PROVIDED DATA:
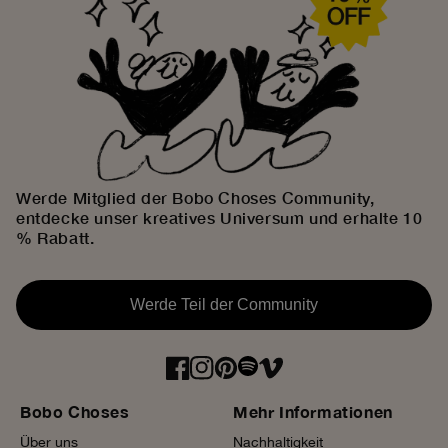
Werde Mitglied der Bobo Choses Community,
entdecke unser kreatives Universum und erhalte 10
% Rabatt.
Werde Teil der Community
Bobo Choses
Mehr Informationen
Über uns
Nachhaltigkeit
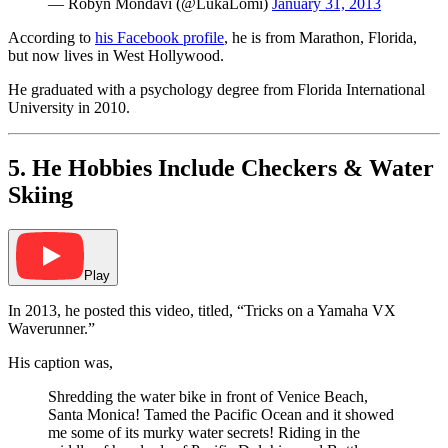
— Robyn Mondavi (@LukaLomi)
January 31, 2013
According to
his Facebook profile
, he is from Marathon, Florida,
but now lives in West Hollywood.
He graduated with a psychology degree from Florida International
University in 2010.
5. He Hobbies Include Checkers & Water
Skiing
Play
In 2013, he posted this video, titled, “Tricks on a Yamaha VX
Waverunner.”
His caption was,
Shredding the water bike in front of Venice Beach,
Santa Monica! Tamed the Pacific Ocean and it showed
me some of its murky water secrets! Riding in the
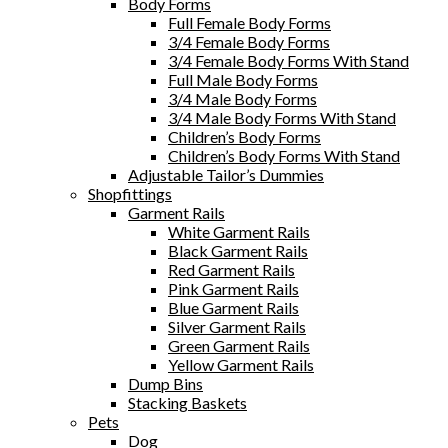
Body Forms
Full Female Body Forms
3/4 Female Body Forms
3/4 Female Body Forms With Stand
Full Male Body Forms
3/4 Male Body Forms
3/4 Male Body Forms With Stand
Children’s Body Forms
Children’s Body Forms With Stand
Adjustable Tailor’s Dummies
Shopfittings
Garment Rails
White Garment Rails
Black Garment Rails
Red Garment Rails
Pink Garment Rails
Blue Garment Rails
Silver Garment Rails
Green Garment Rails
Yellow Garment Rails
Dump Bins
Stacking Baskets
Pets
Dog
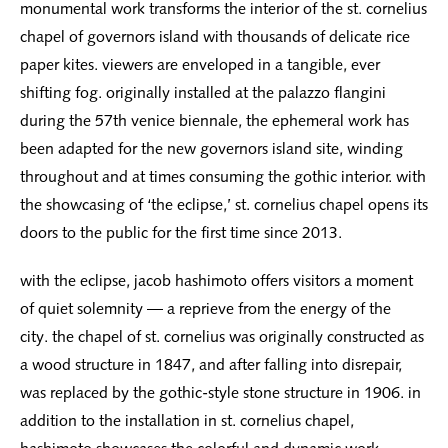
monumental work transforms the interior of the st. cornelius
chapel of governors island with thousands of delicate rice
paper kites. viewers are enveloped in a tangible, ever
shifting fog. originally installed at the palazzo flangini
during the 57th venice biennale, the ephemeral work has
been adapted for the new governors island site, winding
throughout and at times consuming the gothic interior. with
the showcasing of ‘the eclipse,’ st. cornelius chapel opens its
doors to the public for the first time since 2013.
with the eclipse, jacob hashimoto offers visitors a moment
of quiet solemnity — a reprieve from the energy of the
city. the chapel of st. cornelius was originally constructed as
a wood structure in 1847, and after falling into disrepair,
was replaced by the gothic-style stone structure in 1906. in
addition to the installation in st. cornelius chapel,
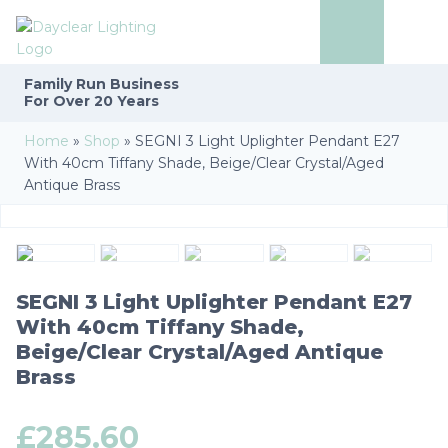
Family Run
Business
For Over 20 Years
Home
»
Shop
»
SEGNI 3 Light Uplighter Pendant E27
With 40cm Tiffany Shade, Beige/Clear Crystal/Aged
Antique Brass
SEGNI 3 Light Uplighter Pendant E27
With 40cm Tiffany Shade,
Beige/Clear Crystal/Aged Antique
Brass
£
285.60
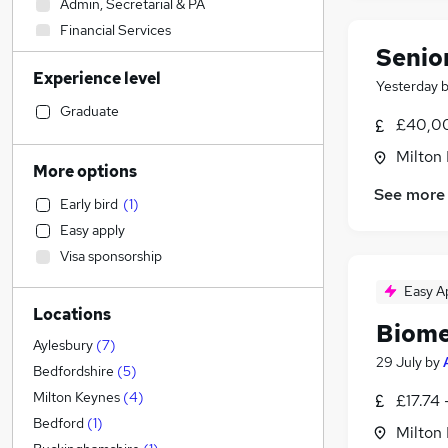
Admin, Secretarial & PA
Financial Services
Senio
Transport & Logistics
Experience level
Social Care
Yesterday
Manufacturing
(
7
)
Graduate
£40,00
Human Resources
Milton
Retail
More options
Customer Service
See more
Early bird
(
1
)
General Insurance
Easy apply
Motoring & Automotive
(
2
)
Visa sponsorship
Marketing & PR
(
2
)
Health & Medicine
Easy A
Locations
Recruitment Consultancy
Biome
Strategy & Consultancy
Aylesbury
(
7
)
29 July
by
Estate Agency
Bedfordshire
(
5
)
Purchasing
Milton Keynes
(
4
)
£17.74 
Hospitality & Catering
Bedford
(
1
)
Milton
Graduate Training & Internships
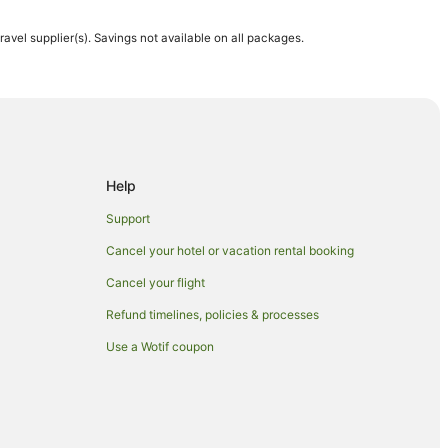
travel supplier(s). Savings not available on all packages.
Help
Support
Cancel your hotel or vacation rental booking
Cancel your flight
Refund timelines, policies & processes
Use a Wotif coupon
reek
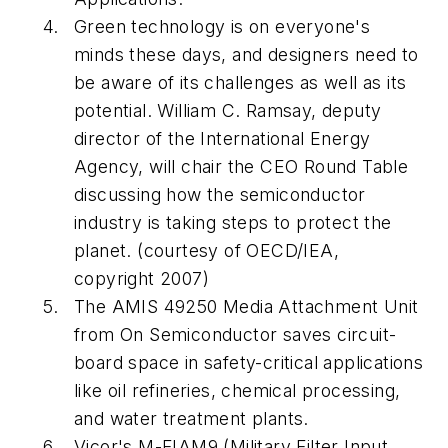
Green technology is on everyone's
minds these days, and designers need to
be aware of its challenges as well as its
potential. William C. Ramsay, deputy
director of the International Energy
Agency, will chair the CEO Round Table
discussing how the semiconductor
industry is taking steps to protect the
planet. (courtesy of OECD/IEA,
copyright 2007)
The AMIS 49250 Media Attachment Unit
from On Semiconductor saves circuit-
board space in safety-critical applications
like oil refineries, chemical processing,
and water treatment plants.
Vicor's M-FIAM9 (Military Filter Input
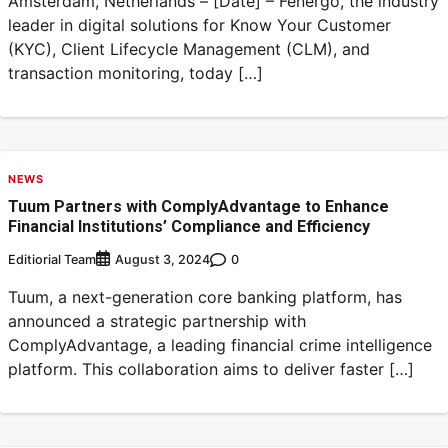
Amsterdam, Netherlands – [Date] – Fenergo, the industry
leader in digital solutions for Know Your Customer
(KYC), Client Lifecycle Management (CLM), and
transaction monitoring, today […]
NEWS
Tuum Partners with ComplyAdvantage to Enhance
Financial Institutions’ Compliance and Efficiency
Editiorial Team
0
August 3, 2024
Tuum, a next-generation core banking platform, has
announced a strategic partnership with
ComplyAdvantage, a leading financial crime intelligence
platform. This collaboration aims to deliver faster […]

YOUR TASK:
Give the data above again, exactly, with every picture removed.

EXERCISE ANSWER:
Werde Mitglied der Bobo Choses Community,
entdecke unser kreatives Universum und erhalte 10
% Rabatt.
Werde Teil der Community
Bobo Choses
Mehr Informationen
Über uns
Nachhaltigkeit
— Robyn Mondavi (@LukaLomi)
January 31, 2013
According to
his Facebook profile
, he is from Marathon, Florida,
but now lives in West Hollywood.
He graduated with a psychology degree from Florida International
University in 2010.
5. He Hobbies Include Checkers & Water
Skiing
Play
In 2013, he posted this video, titled, “Tricks on a Yamaha VX
Waverunner.”
His caption was,
Shredding the water bike in front of Venice Beach,
Santa Monica! Tamed the Pacific Ocean and it showed
me some of its murky water secrets! Riding in the
Body Forms
Full Female Body Forms
3/4 Female Body Forms
3/4 Female Body Forms With Stand
Full Male Body Forms
3/4 Male Body Forms
3/4 Male Body Forms With Stand
Children’s Body Forms
Children’s Body Forms With Stand
Adjustable Tailor’s Dummies
Shopfittings
Garment Rails
White Garment Rails
Black Garment Rails
Red Garment Rails
Pink Garment Rails
Blue Garment Rails
Silver Garment Rails
Green Garment Rails
Yellow Garment Rails
Dump Bins
Stacking Baskets
Pets
Dog
monumental work transforms the interior of the st. cornelius
chapel of governors island with thousands of delicate rice
paper kites. viewers are enveloped in a tangible, ever
shifting fog. originally installed at the palazzo flangini
during the 57th venice biennale, the ephemeral work has
been adapted for the new governors island site, winding
throughout and at times consuming the gothic interior. with
the showcasing of ‘the eclipse,’ st. cornelius chapel opens its
doors to the public for the first time since 2013.
with the eclipse, jacob hashimoto offers visitors a moment
of quiet solemnity — a reprieve from the energy of the
city. the chapel of st. cornelius was originally constructed as
a wood structure in 1847, and after falling into disrepair,
was replaced by the gothic-style stone structure in 1906. in
addition to the installation in st. cornelius chapel,
Family Run
Business
For Over 20 Years
Home
»
Shop
»
SEGNI 3 Light Uplighter Pendant E27
With 40cm Tiffany Shade, Beige/Clear Crystal/Aged
Antique Brass
SEGNI 3 Light Uplighter Pendant E27
With 40cm Tiffany Shade,
Beige/Clear Crystal/Aged Antique
Brass
£
285.60
Admin, Secretarial & PA
Financial Services
Senio
Transport & Logistics
Experience level
Social Care
Yesterday
Manufacturing
(
7
)
Graduate
£40,00
Human Resources
Milton
Retail
More options
Customer Service
See more
Early bird
(
1
)
General Insurance
Easy apply
Motoring & Automotive
(
2
)
Visa sponsorship
Marketing & PR
(
2
)
Health & Medicine
Easy A
Locations
Recruitment Consultancy
Biome
Strategy & Consultancy
Aylesbury
(
7
)
29 July
by
Estate Agency
Bedfordshire
(
5
)
Purchasing
Milton Keynes
(
4
)
£17.74 
Hospitality & Catering
Bedford
(
1
)
Milton
Graduate Training & Internships
travel supplier(s). Savings not available on all packages.
Help
Support
Cancel your hotel or vacation rental booking
Cancel your flight
Refund timelines, policies & processes
Use a Wotif coupon
reek
Green technology is on everyone's
minds these days, and designers need to
be aware of its challenges as well as its
potential. William C. Ramsay, deputy
director of the International Energy
Agency, will chair the CEO Round Table
discussing how the semiconductor
industry is taking steps to protect the
planet. (courtesy of OECD/IEA,
copyright 2007)
The AMIS 49250 Media Attachment Unit
from On Semiconductor saves circuit-
board space in safety-critical applications
like oil refineries, chemical processing,
and water treatment plants.
Vicor's M-FIAM9 (Military Filter Input
Amsterdam, Netherlands – [Date] – Fenergo, the industry
leader in digital solutions for Know Your Customer
(KYC), Client Lifecycle Management (CLM), and
transaction monitoring, today […]
NEWS
Tuum Partners with ComplyAdvantage to Enhance
Financial Institutions’ Compliance and Efficiency
Editiorial Team
0
August 3, 2024
Tuum, a next-generation core banking platform, has
announced a strategic partnership with
ComplyAdvantage, a leading financial crime intelligence
platform. This collaboration aims to deliver faster […]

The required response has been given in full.